• **THE PROBLEM**
Recast every line of the entries below as a Markdown table with two columns, "Number" for the row number and "Text" for the line itself, and leave out the blank lines.

Stored dataset entries:
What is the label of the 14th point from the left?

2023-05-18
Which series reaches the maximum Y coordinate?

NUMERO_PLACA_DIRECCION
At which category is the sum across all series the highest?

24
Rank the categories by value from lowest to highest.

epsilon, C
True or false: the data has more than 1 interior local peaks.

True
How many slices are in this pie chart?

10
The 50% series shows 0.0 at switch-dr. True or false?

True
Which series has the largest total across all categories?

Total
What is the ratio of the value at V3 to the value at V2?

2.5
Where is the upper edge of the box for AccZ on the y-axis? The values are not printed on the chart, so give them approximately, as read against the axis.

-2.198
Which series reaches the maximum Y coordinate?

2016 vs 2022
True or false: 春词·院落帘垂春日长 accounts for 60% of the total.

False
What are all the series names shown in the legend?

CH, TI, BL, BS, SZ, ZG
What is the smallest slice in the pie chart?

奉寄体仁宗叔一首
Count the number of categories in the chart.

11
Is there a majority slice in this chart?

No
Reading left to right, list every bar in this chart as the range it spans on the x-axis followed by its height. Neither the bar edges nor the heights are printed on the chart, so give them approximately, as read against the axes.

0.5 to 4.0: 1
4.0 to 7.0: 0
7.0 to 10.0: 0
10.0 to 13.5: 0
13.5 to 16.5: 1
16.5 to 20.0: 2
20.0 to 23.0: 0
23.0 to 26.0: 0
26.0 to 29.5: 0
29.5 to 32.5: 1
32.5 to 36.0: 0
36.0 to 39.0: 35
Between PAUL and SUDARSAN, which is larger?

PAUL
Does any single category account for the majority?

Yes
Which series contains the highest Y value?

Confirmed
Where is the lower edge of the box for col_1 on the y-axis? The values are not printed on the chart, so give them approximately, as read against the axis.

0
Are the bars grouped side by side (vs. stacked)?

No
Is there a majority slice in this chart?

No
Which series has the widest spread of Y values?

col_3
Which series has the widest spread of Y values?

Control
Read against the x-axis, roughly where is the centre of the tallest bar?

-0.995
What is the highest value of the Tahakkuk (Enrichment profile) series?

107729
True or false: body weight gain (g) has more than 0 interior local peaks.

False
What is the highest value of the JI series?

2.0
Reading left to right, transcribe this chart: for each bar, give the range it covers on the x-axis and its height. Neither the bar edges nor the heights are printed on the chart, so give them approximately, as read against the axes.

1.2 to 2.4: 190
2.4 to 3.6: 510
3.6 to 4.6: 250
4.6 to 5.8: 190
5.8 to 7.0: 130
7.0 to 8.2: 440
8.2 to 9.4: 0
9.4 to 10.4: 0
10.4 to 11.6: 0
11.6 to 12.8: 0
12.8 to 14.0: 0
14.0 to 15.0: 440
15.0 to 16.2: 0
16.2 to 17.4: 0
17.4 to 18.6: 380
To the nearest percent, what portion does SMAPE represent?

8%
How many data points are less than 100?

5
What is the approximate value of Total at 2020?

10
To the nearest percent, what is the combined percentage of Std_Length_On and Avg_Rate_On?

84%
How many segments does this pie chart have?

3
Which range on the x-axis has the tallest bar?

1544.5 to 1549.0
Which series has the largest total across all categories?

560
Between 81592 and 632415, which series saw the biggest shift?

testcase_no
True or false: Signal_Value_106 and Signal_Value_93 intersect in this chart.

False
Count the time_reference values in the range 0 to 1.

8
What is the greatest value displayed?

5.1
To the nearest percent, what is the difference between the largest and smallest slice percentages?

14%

• **PROBLEM SOLUTION**
| Number | Text |
|---|---|
| 1 | What is the label of the 14th point from the left? |
| 2 | 2023-05-18 |
| 3 | Which series reaches the maximum Y coordinate? |
| 4 | NUMERO_PLACA_DIRECCION |
| 5 | At which category is the sum across all series the highest? |
| 6 | 24 |
| 7 | Rank the categories by value from lowest to highest. |
| 8 | epsilon, C |
| 9 | True or false: the data has more than 1 interior local peaks. |
| 10 | True |
| 11 | How many slices are in this pie chart? |
| 12 | 10 |
| 13 | The 50% series shows 0.0 at switch-dr. True or false? |
| 14 | True |
| 15 | Which series has the largest total across all categories? |
| 16 | Total |
| 17 | What is the ratio of the value at V3 to the value at V2? |
| 18 | 2.5 |
| 19 | Where is the upper edge of the box for AccZ on the y-axis? The values are not printed on the chart, so give them approximately, as read against the axis. |
| 20 | -2.198 |
| 21 | Which series reaches the maximum Y coordinate? |
| 22 | 2016 vs 2022 |
| 23 | True or false: 春词·院落帘垂春日长 accounts for 60% of the total. |
| 24 | False |
| 25 | What are all the series names shown in the legend? |
| 26 | CH, TI, BL, BS, SZ, ZG |
| 27 | What is the smallest slice in the pie chart? |
| 28 | 奉寄体仁宗叔一首 |
| 29 | Count the number of categories in the chart. |
| 30 | 11 |
| 31 | Is there a majority slice in this chart? |
| 32 | No |
| 33 | Reading left to right, list every bar in this chart as the range it spans on the x-axis followed by its height. Neither the bar edges nor the heights are printed on the chart, so give them approximately, as read against the axes. |
| 34 | 0.5 to 4.0: 1 |
| 35 | 4.0 to 7.0: 0 |
| 36 | 7.0 to 10.0: 0 |
| 37 | 10.0 to 13.5: 0 |
| 38 | 13.5 to 16.5: 1 |
| 39 | 16.5 to 20.0: 2 |
| 40 | 20.0 to 23.0: 0 |
| 41 | 23.0 to 26.0: 0 |
| 42 | 26.0 to 29.5: 0 |
| 43 | 29.5 to 32.5: 1 |
| 44 | 32.5 to 36.0: 0 |
| 45 | 36.0 to 39.0: 35 |
| 46 | Between PAUL and SUDARSAN, which is larger? |
| 47 | PAUL |
| 48 | Does any single category account for the majority? |
| 49 | Yes |
| 50 | Which series contains the highest Y value? |
| 51 | Confirmed |
| 52 | Where is the lower edge of the box for col_1 on the y-axis? The values are not printed on the chart, so give them approximately, as read against the axis. |
| 53 | 0 |
| 54 | Are the bars grouped side by side (vs. stacked)? |
| 55 | No |
| 56 | Is there a majority slice in this chart? |
| 57 | No |
| 58 | Which series has the widest spread of Y values? |
| 59 | col_3 |
| 60 | Which series has the widest spread of Y values? |
| 61 | Control |
| 62 | Read against the x-axis, roughly where is the centre of the tallest bar? |
| 63 | -0.995 |
| 64 | What is the highest value of the Tahakkuk (Enrichment profile) series? |
| 65 | 107729 |
| 66 | True or false: body weight gain (g) has more than 0 interior local peaks. |
| 67 | False |
| 68 | What is the highest value of the JI series? |
| 69 | 2.0 |
| 70 | Reading left to right, transcribe this chart: for each bar, give the range it covers on the x-axis and its height. Neither the bar edges nor the heights are printed on the chart, so give them approximately, as read against the axes. |
| 71 | 1.2 to 2.4: 190 |
| 72 | 2.4 to 3.6: 510 |
| 73 | 3.6 to 4.6: 250 |
| 74 | 4.6 to 5.8: 190 |
| 75 | 5.8 to 7.0: 130 |
| 76 | 7.0 to 8.2: 440 |
| 77 | 8.2 to 9.4: 0 |
| 78 | 9.4 to 10.4: 0 |
| 79 | 10.4 to 11.6: 0 |
| 80 | 11.6 to 12.8: 0 |
| 81 | 12.8 to 14.0: 0 |
| 82 | 14.0 to 15.0: 440 |
| 83 | 15.0 to 16.2: 0 |
| 84 | 16.2 to 17.4: 0 |
| 85 | 17.4 to 18.6: 380 |
| 86 | To the nearest percent, what portion does SMAPE represent? |
| 87 | 8% |
| 88 | How many data points are less than 100? |
| 89 | 5 |
| 90 | What is the approximate value of Total at 2020? |
| 91 | 10 |
| 92 | To the nearest percent, what is the combined percentage of Std_Length_On and Avg_Rate_On? |
| 93 | 84% |
| 94 | How many segments does this pie chart have? |
| 95 | 3 |
| 96 | Which range on the x-axis has the tallest bar? |
| 97 | 1544.5 to 1549.0 |
| 98 | Which series has the largest total across all categories? |
| 99 | 560 |
| 100 | Between 81592 and 632415, which series saw the biggest shift? |
| 101 | testcase_no |
| 102 | True or false: Signal_Value_106 and Signal_Value_93 intersect in this chart. |
| 103 | False |
| 104 | Count the time_reference values in the range 0 to 1. |
| 105 | 8 |
| 106 | What is the greatest value displayed? |
| 107 | 5.1 |
| 108 | To the nearest percent, what is the difference between the largest and smallest slice percentages? |
| 109 | 14% |